**Problems to solve**
1. Swap "biodiversity" for "species richness" in the passage on marine predators and fisheries, reproducing it starting at "But according to" and ending at "the Nereus report.".
2. Carry on the passage on marine predators and fisheries from its final sentence.
══ Selected text
But according to their ecological models large predators have fallen in numbers over the last 100 years, with half of this decline occurring in the last 40 years. However, this is not universal, as some regions have seen increasing numbers of predatory species within this same time.
Locally and globally managed conservation measures are suggested to be essential to maintain biodiversity, and fisheries should be aware of these issues as they plan their future activities, according to the Nereus report.
Maintaining biodiversity helps the ecosystem as a whole to adapt to environmental changes -- Whilst a change in environment may be detrimental to one species, a diverse ecosystem will likely have many other species that can survive or even expand their populations.
Watch the video of Laurens Geffert, a PhD student with Cambridge University and a member of the Nereus Program, talk about biodiversity:
5. Over fishing, habitat loss, and climate change should be considered together:
Global fish stocks continue to fall due to overfishing and habitat loss from coastal development, and as ocean conditions change. Predicting future fish stocks will need to consider all of these factors together.
Providing incentives for fisheries to manage themselves in a sustainable way and to be able to adapt to changing distributions of fish species and populations in the future is crucial, according to the Nereus report, and should be approached at both regional and global levels.
════
══ Records supplied
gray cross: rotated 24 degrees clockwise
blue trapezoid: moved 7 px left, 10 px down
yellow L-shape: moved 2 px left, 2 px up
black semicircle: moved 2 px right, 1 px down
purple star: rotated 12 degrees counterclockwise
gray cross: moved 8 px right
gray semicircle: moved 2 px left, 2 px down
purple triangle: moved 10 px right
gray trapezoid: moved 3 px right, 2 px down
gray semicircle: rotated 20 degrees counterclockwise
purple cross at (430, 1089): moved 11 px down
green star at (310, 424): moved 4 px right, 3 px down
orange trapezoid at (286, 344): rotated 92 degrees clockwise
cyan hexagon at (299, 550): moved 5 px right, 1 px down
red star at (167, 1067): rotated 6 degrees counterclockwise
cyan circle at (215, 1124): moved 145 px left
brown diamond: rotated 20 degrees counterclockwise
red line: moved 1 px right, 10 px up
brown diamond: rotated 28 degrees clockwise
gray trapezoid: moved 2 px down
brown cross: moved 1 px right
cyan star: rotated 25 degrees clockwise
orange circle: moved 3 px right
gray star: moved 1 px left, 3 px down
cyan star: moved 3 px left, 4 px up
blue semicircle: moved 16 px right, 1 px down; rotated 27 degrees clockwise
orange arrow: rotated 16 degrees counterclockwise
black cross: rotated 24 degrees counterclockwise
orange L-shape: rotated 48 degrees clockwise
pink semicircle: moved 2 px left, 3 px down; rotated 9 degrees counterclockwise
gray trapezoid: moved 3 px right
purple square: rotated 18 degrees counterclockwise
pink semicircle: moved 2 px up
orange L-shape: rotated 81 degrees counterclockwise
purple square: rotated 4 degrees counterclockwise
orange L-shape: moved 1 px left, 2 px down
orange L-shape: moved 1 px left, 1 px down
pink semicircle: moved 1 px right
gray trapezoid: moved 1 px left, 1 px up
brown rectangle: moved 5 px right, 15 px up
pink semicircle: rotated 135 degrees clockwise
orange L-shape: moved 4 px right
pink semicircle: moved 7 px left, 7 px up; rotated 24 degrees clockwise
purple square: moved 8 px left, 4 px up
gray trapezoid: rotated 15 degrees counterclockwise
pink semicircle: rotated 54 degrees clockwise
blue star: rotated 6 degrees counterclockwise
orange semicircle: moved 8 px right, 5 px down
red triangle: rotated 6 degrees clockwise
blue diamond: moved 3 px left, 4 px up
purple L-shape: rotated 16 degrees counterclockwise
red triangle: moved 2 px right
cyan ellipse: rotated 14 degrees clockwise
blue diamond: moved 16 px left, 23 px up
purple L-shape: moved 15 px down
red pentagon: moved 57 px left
════
**Results**
1.
But according to their ecological models large predators have fallen in numbers over the last 100 years, with half of this decline occurring in the last 40 years. However, this is not universal, as some regions have seen increasing numbers of predatory species within this same time.
Locally and globally managed conservation measures are suggested to be essential to maintain species richness, and fisheries should be aware of these issues as they plan their future activities, according to the Nereus report.

2.
6. Aquaculture has an important role but environmental impacts are not yet known:
Whilst aquaculture currently supplies 50 per cent of all fish and shellfish, directly consumed by us humans, it is not immune to issues of food security in the future. In many cases, the industry relies on wild fish to replenish stocks, as well as food crops from land to feed the fish, making the industry vulnerable to changing climate on land and in the sea.
In the Science study, the impact to open or semi-open marine aquaculture is predicted to be severe by the end of this century under a business as usual CO2 emissions scenario, as global fish stocks decline. However, such aquaculture fisheries are likely to be virtually unaffected in the future, if CO2 emissions are severely reduced.
They suggest that economic losses in the mollusc aquaculture industry alone due to ocean acidification could be as high as $100 billion by the year 2100.
The Nereus report suggests that aquaculture still requires development of management plans and sustainability assessments, with increasing coordination between existing global and regional regulatory frameworks. This includes coordination between international fisheries regulation and regulation of other marine activities, such as shipping or coastal developments.
They also emphasise that global fish stocks may need to be shared around the world to help regions predicted to be disproportionately affected, like the Tropics.
7. Tighter international law and ocean governance are needed to secure the future of fisheries:
As marine resources are put under strain, potential conflicts may occur between various industries including fisheries and shipping, community groups, scientists, local inhabitants of coastal areas, and conservationists -– all of whom have different demands of the ocean and coastal regions.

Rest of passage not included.